◆ Passage to read
::::::

# Determining wood grain direction



## Bwood (Nov 28, 2011)

I was wondering how you all determine wood grain direction specifically rift cut. I was making cuts with my stanley no 78 on red oak and wow it makes way easier cuts when the grain is right vs against the grain. I have been taking small swipes with my no 5 1/2 and when the result is smooth I know its the right.


----------



## scsmith42 (Jan 24, 2011)

I feel the surface of the board with my fingers. Whichever direction it feels the smoothest is the direction that I plane.


----------



## Bwood (Nov 28, 2011)

Thanks scsmith. Sounds like I am doing it right then.


----------



## firemedic (Dec 26, 2010)

Look at the board :smile:

I don't understand the trouble. Are you able to identify grain run out from visualizing the lumber? Some times it can be tough to find if it's all rough sawn. Thats when you make a pass on the edge and take a look... Just as it sounds you are doing.


----------



## Bwood (Nov 28, 2011)

Well I dont have problems with plain saw its when you get to that straight grain rift sawn. The grain is straight and all looks the same!


----------



## WillemJM (Aug 18, 2011)

scsmith42 said:


> I feel the surface of the board with my fingers. Whichever direction it feels the smoothest is the direction that I plane.


+1, when you can't see the grain pattern.

Sometimes one gets figured grain in all directions. It is still possible to get a good planed surface by changing the angles grinded on the plane iron, up to the point where it almost becomes a scraping plane.

::::::

◆ Entries provided
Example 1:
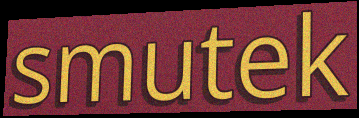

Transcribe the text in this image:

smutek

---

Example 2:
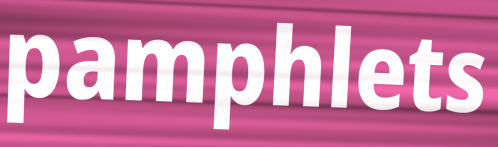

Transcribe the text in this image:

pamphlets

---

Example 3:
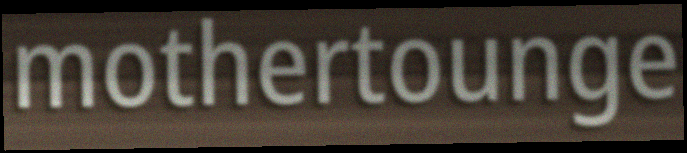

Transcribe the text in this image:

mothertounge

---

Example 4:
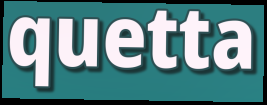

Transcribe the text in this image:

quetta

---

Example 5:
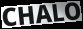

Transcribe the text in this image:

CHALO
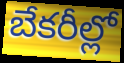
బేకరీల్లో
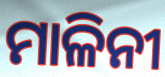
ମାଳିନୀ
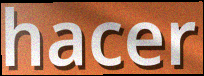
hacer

::::::

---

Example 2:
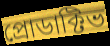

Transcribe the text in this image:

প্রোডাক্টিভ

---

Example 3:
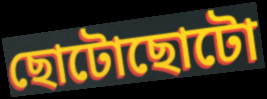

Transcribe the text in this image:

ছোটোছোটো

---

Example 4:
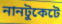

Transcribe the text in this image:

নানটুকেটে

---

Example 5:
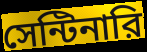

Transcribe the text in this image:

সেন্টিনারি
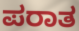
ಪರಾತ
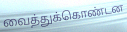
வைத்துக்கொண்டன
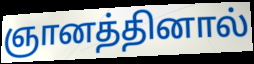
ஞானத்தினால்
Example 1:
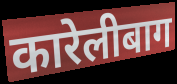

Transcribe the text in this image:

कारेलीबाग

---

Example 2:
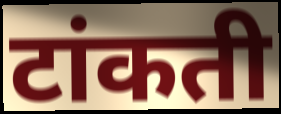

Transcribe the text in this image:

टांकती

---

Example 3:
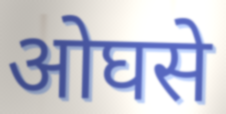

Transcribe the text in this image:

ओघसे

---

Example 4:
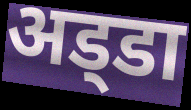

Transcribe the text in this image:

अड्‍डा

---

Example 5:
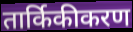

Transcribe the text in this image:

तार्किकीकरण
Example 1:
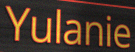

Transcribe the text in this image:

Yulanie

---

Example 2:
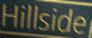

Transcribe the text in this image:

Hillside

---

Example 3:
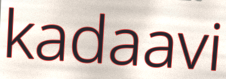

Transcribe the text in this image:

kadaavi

::::::

Can you write the next part of the forum thread on determining wood grain direction, starting after its final sentence?

◆ Reply to the task
----------



## firemedic (Dec 26, 2010)

Bwood said:


> Well I dont have problems with plain saw its when you get to that straight grain rift sawn. The grain is straight and all looks the same!


Ahh, missed that detail the first go around. I apologize. Rift sawn can be funny. Just have to try.

I sometimes rieve lumber, or split it with a froe, and it's kind of cool how you can plane in either direction because there is little or no run out even compared to rift sawn.

Good luck! What ya building?


----------



## Bwood (Nov 28, 2011)

I am building an addition on to my tv stand. But this also comes an issue with quartersawn african sepele. I run into this same issue as rift red oak. The rings are all the same direction and you can get tearout pretty easy. I just hate to waste wood by taking a swipe with my handplane just to determine direction.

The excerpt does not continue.